RAW DATA -

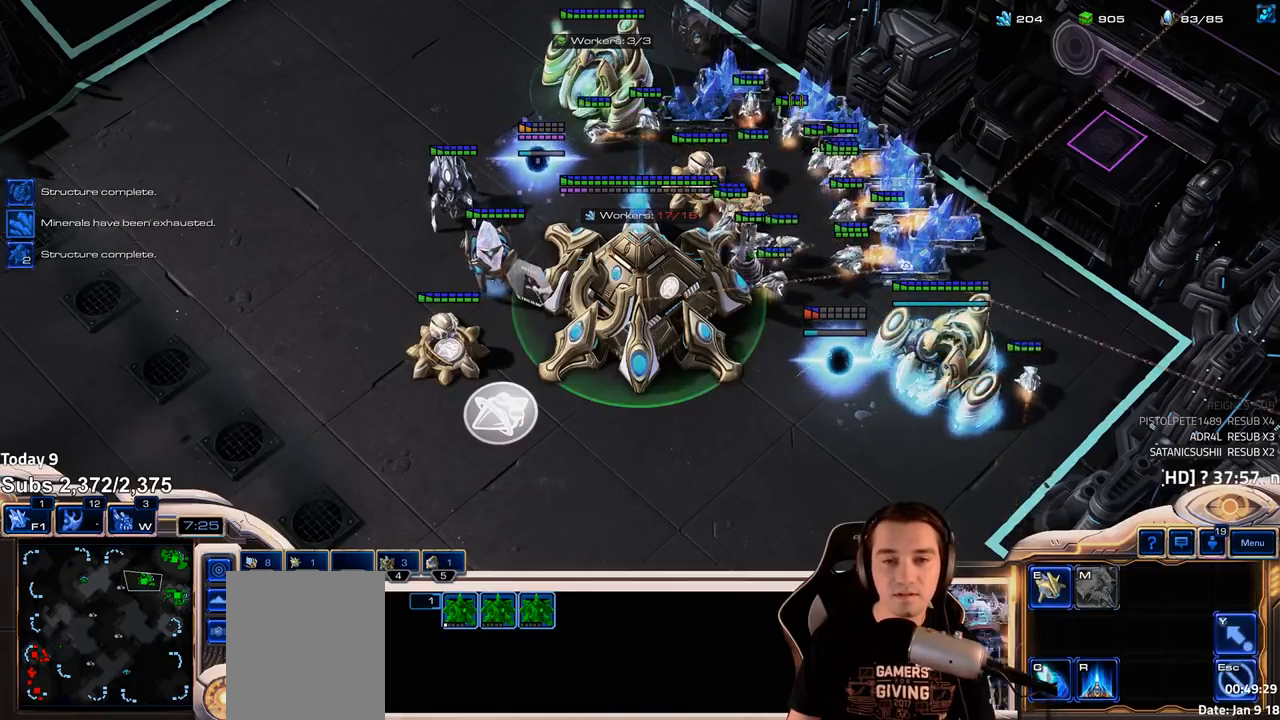
{"keys": [], "events": [[33, "4", "down"], [100, "4", "up"]]}
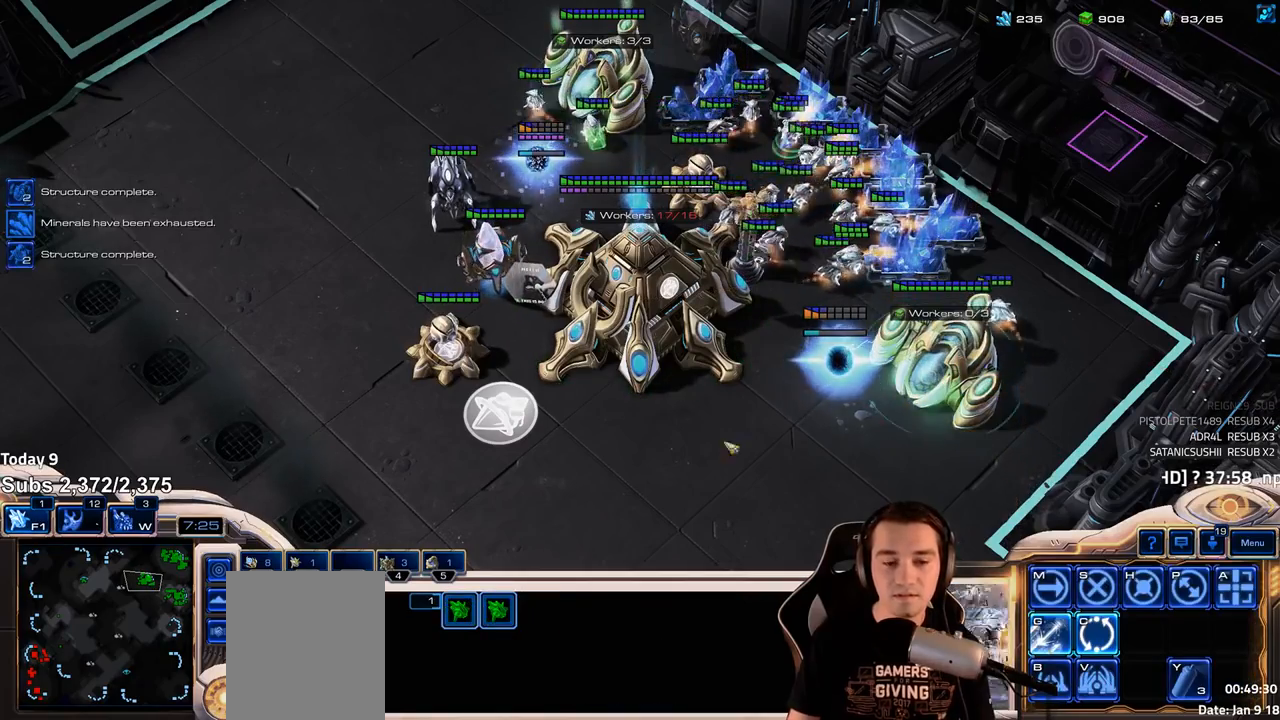
{"keys": [], "events": [[167, "shift", "down"], [250, "shift", "up"]]}
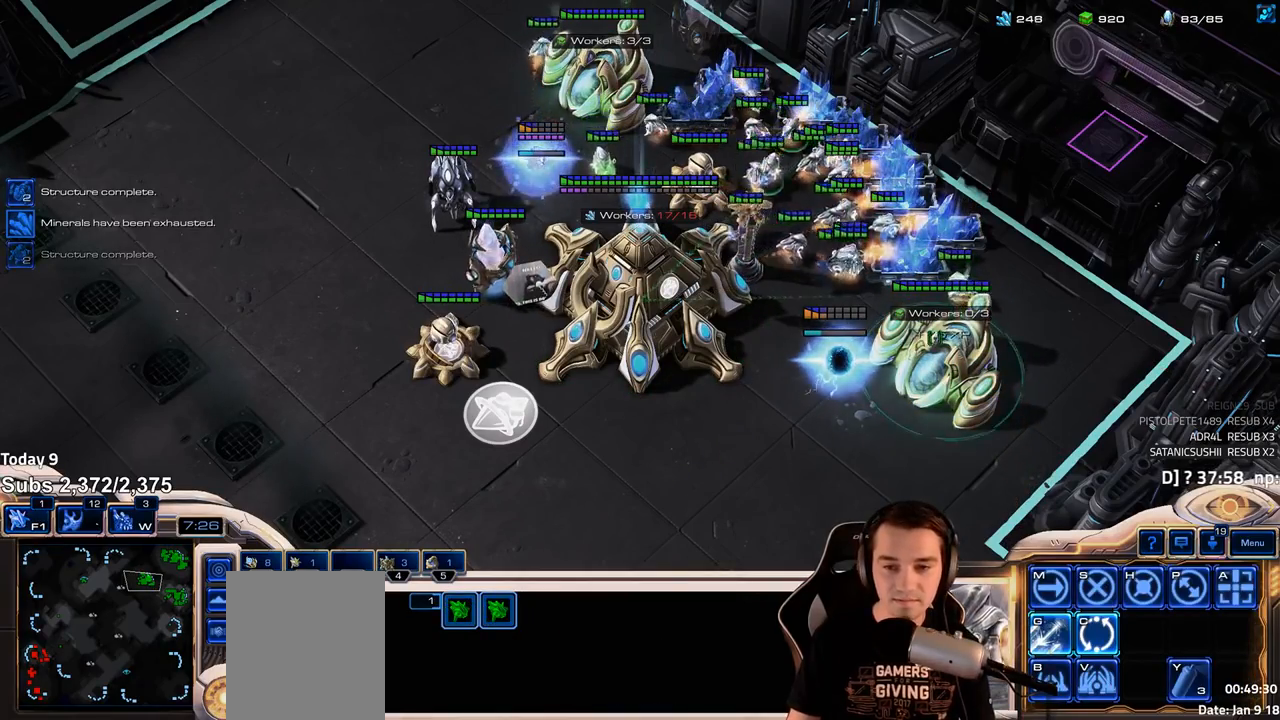
{"keys": [], "events": [[200, "4", "down"], [250, "4", "up"]]}
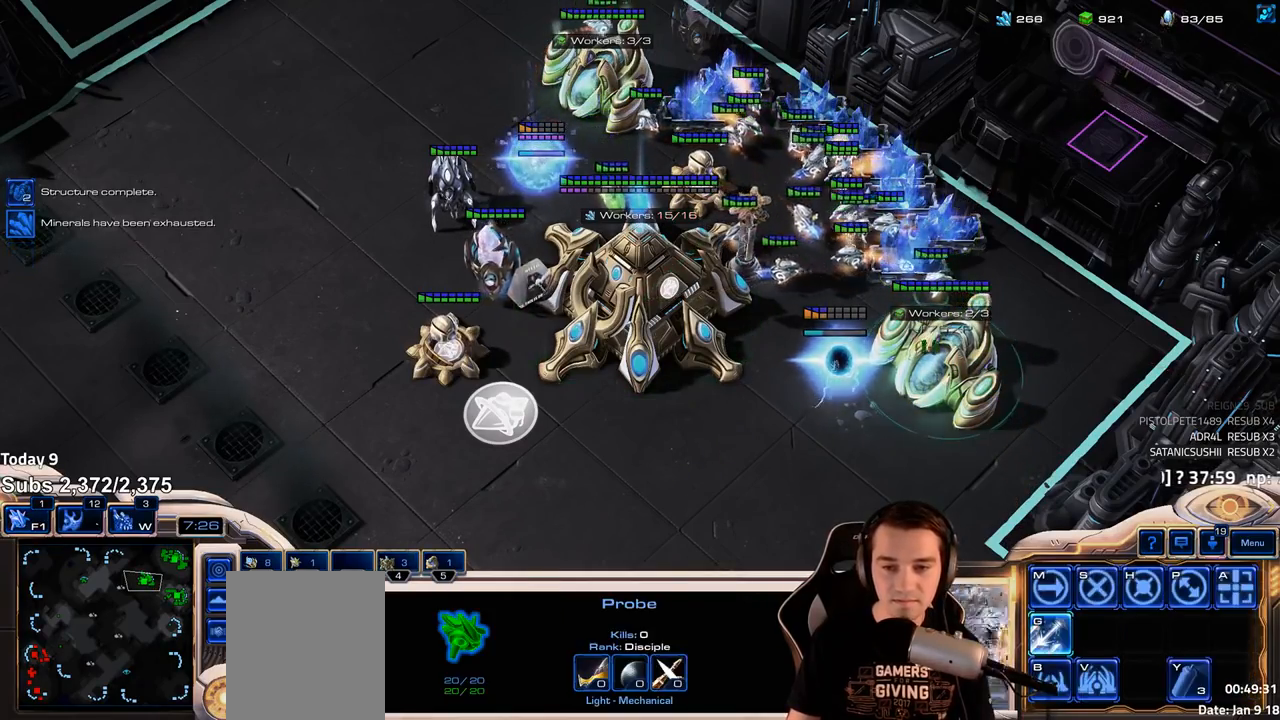
{"keys": ["4"], "events": [[117, "f2", "down"], [150, "f3", "down"], [217, "f2", "up"], [233, "f3", "up"], [317, "4", "down"], [367, "4", "up"], [450, "4", "down"]]}
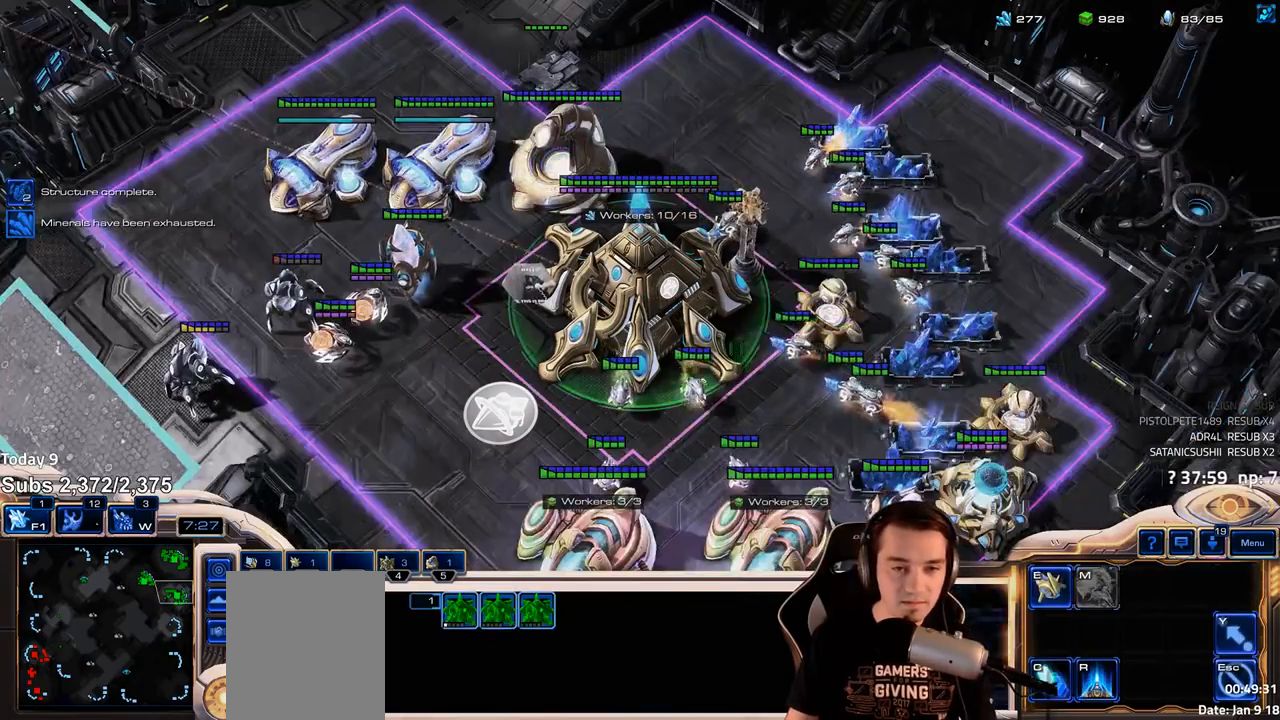
{"keys": ["c"], "events": [[17, "4", "up"], [283, "c", "down"], [350, "c", "up"], [450, "c", "down"]]}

WHAT IS REQUIRED - Reproduce the data exactly, please, and omit its pictures.

TASK OUTPUT -
{"keys": [], "events": [[33, "4", "down"], [100, "4", "up"]]}
{"keys": [], "events": [[167, "shift", "down"], [250, "shift", "up"]]}
{"keys": [], "events": [[200, "4", "down"], [250, "4", "up"]]}
{"keys": ["4"], "events": [[117, "f2", "down"], [150, "f3", "down"], [217, "f2", "up"], [233, "f3", "up"], [317, "4", "down"], [367, "4", "up"], [450, "4", "down"]]}
{"keys": ["c"], "events": [[17, "4", "up"], [283, "c", "down"], [350, "c", "up"], [450, "c", "down"]]}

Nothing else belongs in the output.